Russ Broman, 65, died on Tuesday at Allegheny General Hospital, according to DA’s office spokesman Mike Manko. Mr. Broman was in critical condition and on a ventilator for several weeks after contracting the virus in early July.
“Special Assistant District Attorney Russ Broman was a bluecollar, roll-up-your-shirt-sleeves prosecutor who relished working in the service of the residents of Allegheny County and the citizens of the Commonwealth of Pennsylvania,” the DA’s office said in a Facebook post on Tuesday evening.

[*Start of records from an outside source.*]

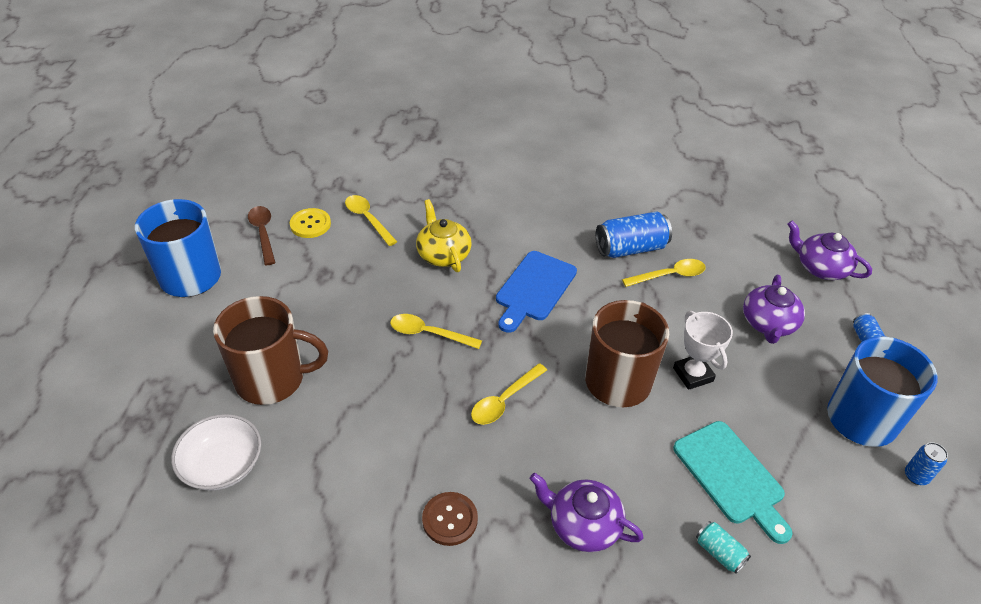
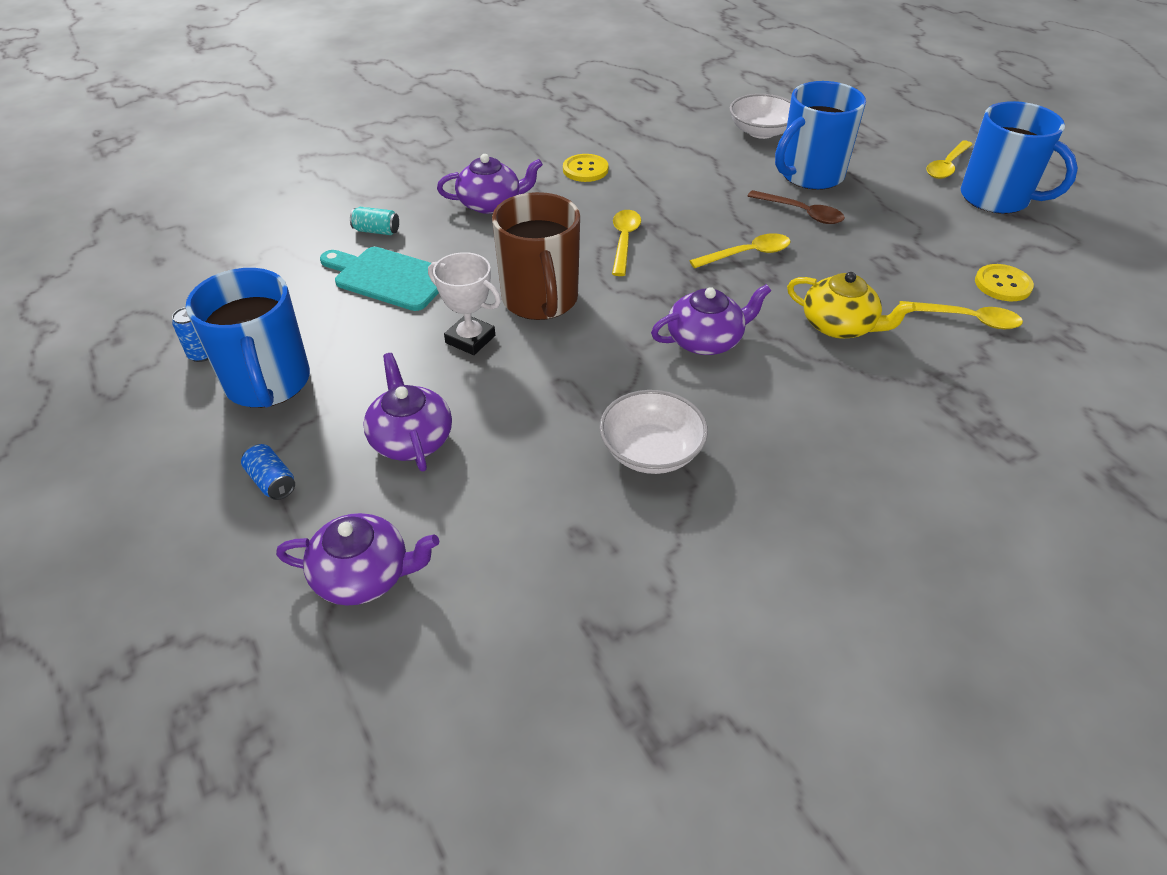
camera: 145 degrees right, 0 degrees up
brown mug [213,296,328,405] -> blue mug [775,81,866,190]
brown spoon [248,206,276,265] -> brown spoon moved to [748,190,845,224]
brown button [422,492,478,546] -> yellow button [563,154,609,182]
blue cutting board [496,251,577,333] -> purple teapot [651,284,771,355]
blue can [596,212,672,258] -> white bowl [599,390,708,474]
yellow spoon [622,259,706,287] -> yellow spoon moved to [926,140,973,179]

“As with any workplace, the Allegheny County District Attorneys Office is a family, and this day is especially painful for our family,” the post said.
Mr. Broman was admitted to the Pennsylvania bar in 1985 and began working as a prosecutor at the district attorney’s office in March 1986.
“Russ was a great friend and colleague, and he will be dearly missed,” said Kevin McCarthy, bargaining unit president of the United Steelworkers union that represents assistant district attorneys. “We are all going to miss him, most of all his humor.”
Mr. McCarthy praised Mr. Broman’s “brilliant mind” and the work he did on behalf of the people of the county for many years, pointing to his enthusiasm to help young lawyers during a career spanning several different positions at the DA’s office.
“There was no task he could not overtake and master,” Mr.
McCarthy said.
Mr. Broman had filed a complaint in early July with the Occupational Safety and Health Administration over how the notification process for COVID-19 cases in the county courthouse was handled.
Several other employees at the courthouse, including Assistant District Attorney Ted Dutkowski, had also tested positive for the virus throughout late June and July.
Shortly after Mr. Broman tested positive, Mr. McCarthy said that the courthouse should either be closed or at least have temperature and symptom-checking stations at the courthouse entrances to ensure employee safety.
All of the additional positive tests, Mr. McCarthy said, would have been avoided if the courthouse had been shut down immediately upon notification that an employee was sick.
“That is a sentiment widely held by the DAs, PDs and the defense bar,” Mr. McCarthy said at the time.
Since then, Allegheny County President Judge Kim Berkeley Clark closed two floors in the courthouse in late July after another employee who worked on those floors tested positive.